Do these lower-level match-ups hurt Bellator in any way? Not really. Again, no one judges cards based on early prelims. For virtually every fan, it doesn't matter if an early prelims features the 100th best light heavyweight in the world, as in the UFC, or as in Bellator, only the 300th best light heavyweight. Moreover, the fights themselves can still be plenty exciting. Cauley won by a violent knockout at the end of Round 1. I enjoyed the fight, as I'm sure most other viewers did.

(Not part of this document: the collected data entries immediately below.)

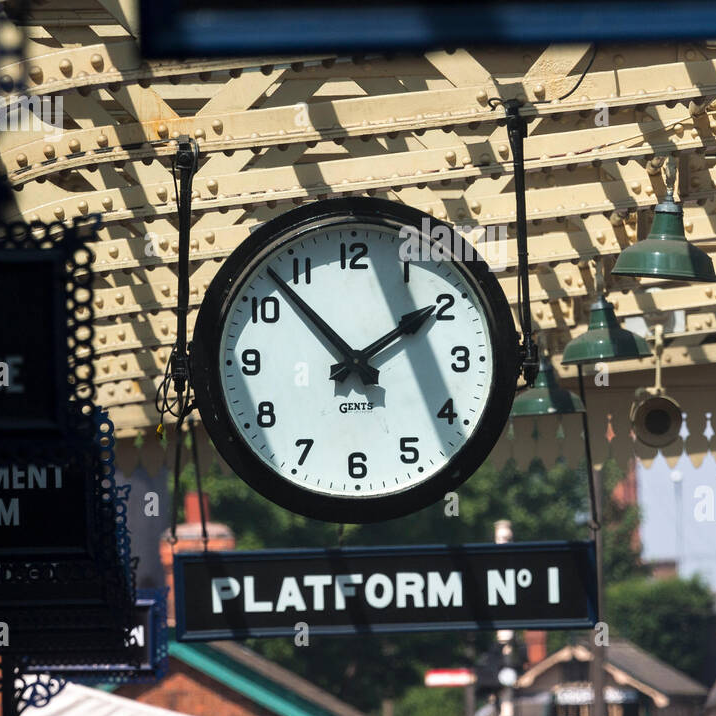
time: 1:53
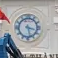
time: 3:27
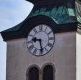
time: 9:28
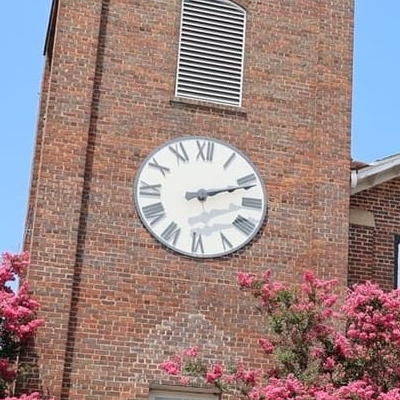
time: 2:11
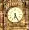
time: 6:25
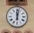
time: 12:02
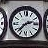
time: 2:37
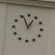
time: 12:56
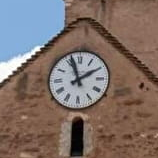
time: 1:56
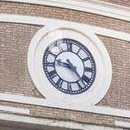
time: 9:22
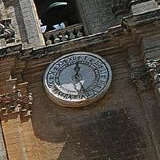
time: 12:27
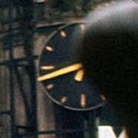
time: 8:42
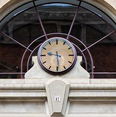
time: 9:29
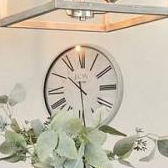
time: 10:28
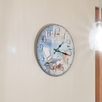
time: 1:16
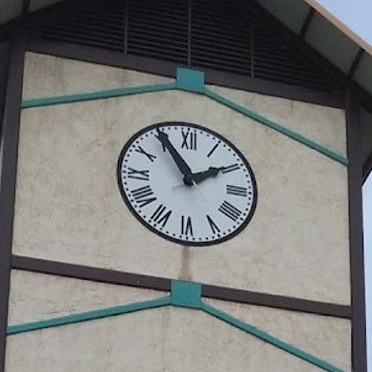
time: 1:54
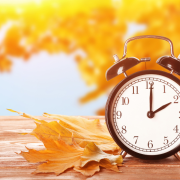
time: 2:00
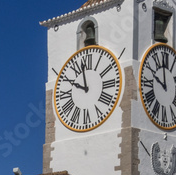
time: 9:57
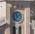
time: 11:07
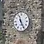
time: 11:25
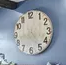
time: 4:42
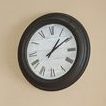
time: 1:09
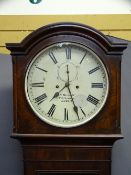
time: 7:26
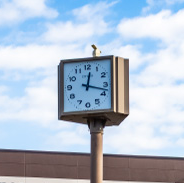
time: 12:17
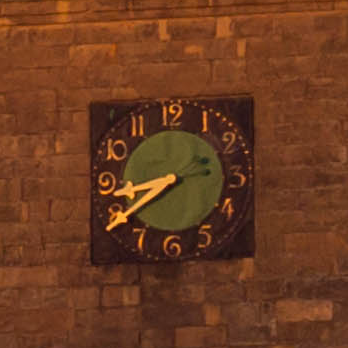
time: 8:39
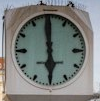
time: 5:59
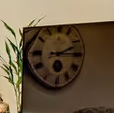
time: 2:14
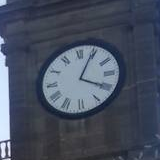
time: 4:04
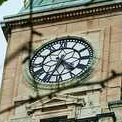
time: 4:34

However, the purpose isn't only to sell tickets. This also gives Bellator an opportunity to give young prospects a chance to work their way up to stardom. Most don't pan out, of course, but some do. A.J. McKee has fought his entire career in Bellator and he debuted on a prelim at Bellator 136 in Irvine, for which he was also a local fighter. Had the promotion waited until he was 6-0, there is a good chance that the UFC would have taken him instead.

For the UFC, it's a little different. While fighters don't have to sell tickets directly, there is also an element of appealing to the local crowd. One will often see fighters put on cards near their hometown, including some who don't really merit being in the UFC at all. However, there are many early prelim fighters who aren't local nor do they sell many tickets. Certainly not enough to make up for the $10,000 they're being paid for salary alone, let alone the expenses for airfare, hotel, commission fees, medical, etc. The UFC is absolutely losing money on those fights, so why include them, especially when it makes for overly long cards?

Unlike Bellator, the UFC is making profit hand over fist. It can afford to take these relatively small hits in return for two things. The first one being content. They have a major deal with ESPN and the more hours of fighting they produce for the network, the better. I don't know the exact details of the contract, but there is likely a stipulation regarding the programming length they offer for both the ESPN streaming network as well as the ESPN television channel. It also helps build up their own streaming platform, Fight Pass. Moreover, some of their most exciting highlights and finishes come from early prelims. They're wealthy enough that they can take the short-term financial hit in return for the longer-term goal of building up more hours of content.

Secondly, the UFC wants to keep as many potential stars as it can under contract, especially if it can do so cheaply. Much better they do this than allow them to compete in a rival promotion. Consider that Stephen Thompson made his debut on the very first prelim of UFC 143. If the UFC had fewer fights per card, he might not have fought and that would have given another promotion a chance to snatch him up.

Thus, we see that while illogical at first, there are sound reasons for why the major promotions have such long prelims. For Bellator, it's an opportunity to make money and build up major stars from scratch, keeping them from the UFC. For the UFC, it is a loss leader: a financial sacrifice to expand its fight library for itself and its broadcast partners, while also keeping more established fighters from jumping ship.